PROBLEM TO SOLVE: Output every record exactly, and nothing more.

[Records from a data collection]
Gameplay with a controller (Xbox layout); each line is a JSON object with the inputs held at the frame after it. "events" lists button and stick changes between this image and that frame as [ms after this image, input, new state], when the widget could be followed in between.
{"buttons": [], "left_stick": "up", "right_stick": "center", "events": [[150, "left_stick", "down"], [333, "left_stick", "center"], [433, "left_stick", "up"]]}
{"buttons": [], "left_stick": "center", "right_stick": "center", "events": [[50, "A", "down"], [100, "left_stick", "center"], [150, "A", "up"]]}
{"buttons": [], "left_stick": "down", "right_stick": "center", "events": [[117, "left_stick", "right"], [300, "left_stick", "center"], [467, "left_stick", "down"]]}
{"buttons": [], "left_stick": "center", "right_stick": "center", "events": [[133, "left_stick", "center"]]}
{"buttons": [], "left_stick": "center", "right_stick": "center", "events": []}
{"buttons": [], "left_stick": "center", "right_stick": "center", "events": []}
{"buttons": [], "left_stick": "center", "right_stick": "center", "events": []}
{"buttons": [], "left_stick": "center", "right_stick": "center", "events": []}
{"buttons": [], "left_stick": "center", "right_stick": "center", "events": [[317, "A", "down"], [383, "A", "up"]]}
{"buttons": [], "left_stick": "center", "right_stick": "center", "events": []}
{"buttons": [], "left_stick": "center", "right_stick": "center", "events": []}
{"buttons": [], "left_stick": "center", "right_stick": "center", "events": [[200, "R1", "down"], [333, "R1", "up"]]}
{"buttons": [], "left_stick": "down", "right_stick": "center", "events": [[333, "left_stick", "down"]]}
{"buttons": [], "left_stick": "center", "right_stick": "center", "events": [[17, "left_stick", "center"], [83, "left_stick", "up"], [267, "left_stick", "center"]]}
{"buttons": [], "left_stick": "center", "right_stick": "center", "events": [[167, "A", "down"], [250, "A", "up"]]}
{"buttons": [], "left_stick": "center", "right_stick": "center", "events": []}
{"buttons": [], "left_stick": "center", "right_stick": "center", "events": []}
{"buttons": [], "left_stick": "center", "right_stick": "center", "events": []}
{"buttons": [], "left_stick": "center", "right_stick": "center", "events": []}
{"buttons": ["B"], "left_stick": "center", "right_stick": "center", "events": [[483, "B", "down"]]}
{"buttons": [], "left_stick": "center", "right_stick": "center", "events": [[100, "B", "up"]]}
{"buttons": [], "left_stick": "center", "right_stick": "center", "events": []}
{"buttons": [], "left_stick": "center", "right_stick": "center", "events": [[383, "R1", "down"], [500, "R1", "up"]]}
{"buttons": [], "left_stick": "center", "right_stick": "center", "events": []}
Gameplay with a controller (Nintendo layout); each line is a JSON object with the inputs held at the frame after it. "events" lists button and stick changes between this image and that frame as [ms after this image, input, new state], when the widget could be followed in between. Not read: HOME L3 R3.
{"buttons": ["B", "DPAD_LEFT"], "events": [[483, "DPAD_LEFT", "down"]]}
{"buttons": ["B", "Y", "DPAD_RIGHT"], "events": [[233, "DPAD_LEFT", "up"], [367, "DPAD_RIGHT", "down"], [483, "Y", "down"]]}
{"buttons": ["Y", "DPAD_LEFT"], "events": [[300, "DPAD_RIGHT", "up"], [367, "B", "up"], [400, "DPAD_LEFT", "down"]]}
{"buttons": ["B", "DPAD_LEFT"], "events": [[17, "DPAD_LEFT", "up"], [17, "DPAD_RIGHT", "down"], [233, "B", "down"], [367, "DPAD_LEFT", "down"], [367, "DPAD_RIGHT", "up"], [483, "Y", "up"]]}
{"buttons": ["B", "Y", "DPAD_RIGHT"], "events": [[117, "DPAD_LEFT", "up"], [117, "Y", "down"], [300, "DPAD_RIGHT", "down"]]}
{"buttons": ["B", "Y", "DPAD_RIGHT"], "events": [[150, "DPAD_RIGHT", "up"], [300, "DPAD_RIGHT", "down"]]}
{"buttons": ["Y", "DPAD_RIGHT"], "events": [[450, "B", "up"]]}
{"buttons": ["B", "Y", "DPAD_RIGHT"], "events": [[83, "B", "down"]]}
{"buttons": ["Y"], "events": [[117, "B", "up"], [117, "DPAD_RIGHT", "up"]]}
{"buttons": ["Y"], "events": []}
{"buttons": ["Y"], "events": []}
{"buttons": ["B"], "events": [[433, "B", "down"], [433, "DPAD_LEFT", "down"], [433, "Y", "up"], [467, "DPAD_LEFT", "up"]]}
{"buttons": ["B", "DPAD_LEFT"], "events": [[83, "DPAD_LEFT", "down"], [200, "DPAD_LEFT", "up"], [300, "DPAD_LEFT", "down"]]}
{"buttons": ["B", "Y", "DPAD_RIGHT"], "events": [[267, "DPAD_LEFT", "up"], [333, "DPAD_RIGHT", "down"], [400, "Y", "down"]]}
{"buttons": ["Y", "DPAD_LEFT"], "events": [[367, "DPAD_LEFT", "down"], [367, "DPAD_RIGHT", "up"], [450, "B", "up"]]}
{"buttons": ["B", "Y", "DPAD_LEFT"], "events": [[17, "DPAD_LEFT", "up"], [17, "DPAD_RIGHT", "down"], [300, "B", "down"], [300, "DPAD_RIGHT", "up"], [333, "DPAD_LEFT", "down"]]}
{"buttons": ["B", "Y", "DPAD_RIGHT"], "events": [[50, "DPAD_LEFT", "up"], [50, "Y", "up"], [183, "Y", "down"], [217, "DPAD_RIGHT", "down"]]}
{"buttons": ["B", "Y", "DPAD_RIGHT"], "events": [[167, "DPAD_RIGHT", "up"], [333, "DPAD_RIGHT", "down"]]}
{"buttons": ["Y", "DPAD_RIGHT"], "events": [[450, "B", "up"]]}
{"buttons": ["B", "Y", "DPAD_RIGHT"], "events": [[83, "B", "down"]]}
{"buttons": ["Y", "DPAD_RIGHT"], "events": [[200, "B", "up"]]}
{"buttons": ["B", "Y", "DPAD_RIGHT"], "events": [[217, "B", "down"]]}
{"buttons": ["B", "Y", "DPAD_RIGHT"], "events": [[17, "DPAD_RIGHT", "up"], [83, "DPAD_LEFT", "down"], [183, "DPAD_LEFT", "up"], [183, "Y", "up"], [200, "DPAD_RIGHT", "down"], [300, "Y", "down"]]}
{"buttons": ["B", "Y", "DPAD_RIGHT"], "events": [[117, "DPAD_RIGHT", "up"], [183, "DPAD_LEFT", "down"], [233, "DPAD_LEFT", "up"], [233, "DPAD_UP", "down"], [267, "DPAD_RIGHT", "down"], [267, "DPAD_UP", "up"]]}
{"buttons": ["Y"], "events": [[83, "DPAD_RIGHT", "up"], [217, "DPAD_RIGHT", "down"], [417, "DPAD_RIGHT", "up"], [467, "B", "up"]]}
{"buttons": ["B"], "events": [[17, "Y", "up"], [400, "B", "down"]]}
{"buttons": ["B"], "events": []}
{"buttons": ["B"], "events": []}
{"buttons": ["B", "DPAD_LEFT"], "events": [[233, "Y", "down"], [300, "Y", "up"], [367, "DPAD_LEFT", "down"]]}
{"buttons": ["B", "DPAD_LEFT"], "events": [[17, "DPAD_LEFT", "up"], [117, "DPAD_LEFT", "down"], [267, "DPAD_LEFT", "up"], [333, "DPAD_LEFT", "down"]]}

SOLUTION FOR THIS TASK:
Gameplay with a controller (Xbox layout); each line is a JSON object with the inputs held at the frame after it. "events" lists button and stick changes between this image and that frame as [ms after this image, input, new state], when the widget could be followed in between.
{"buttons": [], "left_stick": "up", "right_stick": "center", "events": [[150, "left_stick", "down"], [333, "left_stick", "center"], [433, "left_stick", "up"]]}
{"buttons": [], "left_stick": "center", "right_stick": "center", "events": [[50, "A", "down"], [100, "left_stick", "center"], [150, "A", "up"]]}
{"buttons": [], "left_stick": "down", "right_stick": "center", "events": [[117, "left_stick", "right"], [300, "left_stick", "center"], [467, "left_stick", "down"]]}
{"buttons": [], "left_stick": "center", "right_stick": "center", "events": [[133, "left_stick", "center"]]}
{"buttons": [], "left_stick": "center", "right_stick": "center", "events": []}
{"buttons": [], "left_stick": "center", "right_stick": "center", "events": []}
{"buttons": [], "left_stick": "center", "right_stick": "center", "events": []}
{"buttons": [], "left_stick": "center", "right_stick": "center", "events": []}
{"buttons": [], "left_stick": "center", "right_stick": "center", "events": [[317, "A", "down"], [383, "A", "up"]]}
{"buttons": [], "left_stick": "center", "right_stick": "center", "events": []}
{"buttons": [], "left_stick": "center", "right_stick": "center", "events": []}
{"buttons": [], "left_stick": "center", "right_stick": "center", "events": [[200, "R1", "down"], [333, "R1", "up"]]}
{"buttons": [], "left_stick": "down", "right_stick": "center", "events": [[333, "left_stick", "down"]]}
{"buttons": [], "left_stick": "center", "right_stick": "center", "events": [[17, "left_stick", "center"], [83, "left_stick", "up"], [267, "left_stick", "center"]]}
{"buttons": [], "left_stick": "center", "right_stick": "center", "events": [[167, "A", "down"], [250, "A", "up"]]}
{"buttons": [], "left_stick": "center", "right_stick": "center", "events": []}
{"buttons": [], "left_stick": "center", "right_stick": "center", "events": []}
{"buttons": [], "left_stick": "center", "right_stick": "center", "events": []}
{"buttons": [], "left_stick": "center", "right_stick": "center", "events": []}
{"buttons": ["B"], "left_stick": "center", "right_stick": "center", "events": [[483, "B", "down"]]}
{"buttons": [], "left_stick": "center", "right_stick": "center", "events": [[100, "B", "up"]]}
{"buttons": [], "left_stick": "center", "right_stick": "center", "events": []}
{"buttons": [], "left_stick": "center", "right_stick": "center", "events": [[383, "R1", "down"], [500, "R1", "up"]]}
{"buttons": [], "left_stick": "center", "right_stick": "center", "events": []}
Gameplay with a controller (Nintendo layout); each line is a JSON object with the inputs held at the frame after it. "events" lists button and stick changes between this image and that frame as [ms after this image, input, new state], when the widget could be followed in between. Not read: HOME L3 R3.
{"buttons": ["B", "DPAD_LEFT"], "events": [[483, "DPAD_LEFT", "down"]]}
{"buttons": ["B", "Y", "DPAD_RIGHT"], "events": [[233, "DPAD_LEFT", "up"], [367, "DPAD_RIGHT", "down"], [483, "Y", "down"]]}
{"buttons": ["Y", "DPAD_LEFT"], "events": [[300, "DPAD_RIGHT", "up"], [367, "B", "up"], [400, "DPAD_LEFT", "down"]]}
{"buttons": ["B", "DPAD_LEFT"], "events": [[17, "DPAD_LEFT", "up"], [17, "DPAD_RIGHT", "down"], [233, "B", "down"], [367, "DPAD_LEFT", "down"], [367, "DPAD_RIGHT", "up"], [483, "Y", "up"]]}
{"buttons": ["B", "Y", "DPAD_RIGHT"], "events": [[117, "DPAD_LEFT", "up"], [117, "Y", "down"], [300, "DPAD_RIGHT", "down"]]}
{"buttons": ["B", "Y", "DPAD_RIGHT"], "events": [[150, "DPAD_RIGHT", "up"], [300, "DPAD_RIGHT", "down"]]}
{"buttons": ["Y", "DPAD_RIGHT"], "events": [[450, "B", "up"]]}
{"buttons": ["B", "Y", "DPAD_RIGHT"], "events": [[83, "B", "down"]]}
{"buttons": ["Y"], "events": [[117, "B", "up"], [117, "DPAD_RIGHT", "up"]]}
{"buttons": ["Y"], "events": []}
{"buttons": ["Y"], "events": []}
{"buttons": ["B"], "events": [[433, "B", "down"], [433, "DPAD_LEFT", "down"], [433, "Y", "up"], [467, "DPAD_LEFT", "up"]]}
{"buttons": ["B", "DPAD_LEFT"], "events": [[83, "DPAD_LEFT", "down"], [200, "DPAD_LEFT", "up"], [300, "DPAD_LEFT", "down"]]}
{"buttons": ["B", "Y", "DPAD_RIGHT"], "events": [[267, "DPAD_LEFT", "up"], [333, "DPAD_RIGHT", "down"], [400, "Y", "down"]]}
{"buttons": ["Y", "DPAD_LEFT"], "events": [[367, "DPAD_LEFT", "down"], [367, "DPAD_RIGHT", "up"], [450, "B", "up"]]}
{"buttons": ["B", "Y", "DPAD_LEFT"], "events": [[17, "DPAD_LEFT", "up"], [17, "DPAD_RIGHT", "down"], [300, "B", "down"], [300, "DPAD_RIGHT", "up"], [333, "DPAD_LEFT", "down"]]}
{"buttons": ["B", "Y", "DPAD_RIGHT"], "events": [[50, "DPAD_LEFT", "up"], [50, "Y", "up"], [183, "Y", "down"], [217, "DPAD_RIGHT", "down"]]}
{"buttons": ["B", "Y", "DPAD_RIGHT"], "events": [[167, "DPAD_RIGHT", "up"], [333, "DPAD_RIGHT", "down"]]}
{"buttons": ["Y", "DPAD_RIGHT"], "events": [[450, "B", "up"]]}
{"buttons": ["B", "Y", "DPAD_RIGHT"], "events": [[83, "B", "down"]]}
{"buttons": ["Y", "DPAD_RIGHT"], "events": [[200, "B", "up"]]}
{"buttons": ["B", "Y", "DPAD_RIGHT"], "events": [[217, "B", "down"]]}
{"buttons": ["B", "Y", "DPAD_RIGHT"], "events": [[17, "DPAD_RIGHT", "up"], [83, "DPAD_LEFT", "down"], [183, "DPAD_LEFT", "up"], [183, "Y", "up"], [200, "DPAD_RIGHT", "down"], [300, "Y", "down"]]}
{"buttons": ["B", "Y", "DPAD_RIGHT"], "events": [[117, "DPAD_RIGHT", "up"], [183, "DPAD_LEFT", "down"], [233, "DPAD_LEFT", "up"], [233, "DPAD_UP", "down"], [267, "DPAD_RIGHT", "down"], [267, "DPAD_UP", "up"]]}
{"buttons": ["Y"], "events": [[83, "DPAD_RIGHT", "up"], [217, "DPAD_RIGHT", "down"], [417, "DPAD_RIGHT", "up"], [467, "B", "up"]]}
{"buttons": ["B"], "events": [[17, "Y", "up"], [400, "B", "down"]]}
{"buttons": ["B"], "events": []}
{"buttons": ["B"], "events": []}
{"buttons": ["B", "DPAD_LEFT"], "events": [[233, "Y", "down"], [300, "Y", "up"], [367, "DPAD_LEFT", "down"]]}
{"buttons": ["B", "DPAD_LEFT"], "events": [[17, "DPAD_LEFT", "up"], [117, "DPAD_LEFT", "down"], [267, "DPAD_LEFT", "up"], [333, "DPAD_LEFT", "down"]]}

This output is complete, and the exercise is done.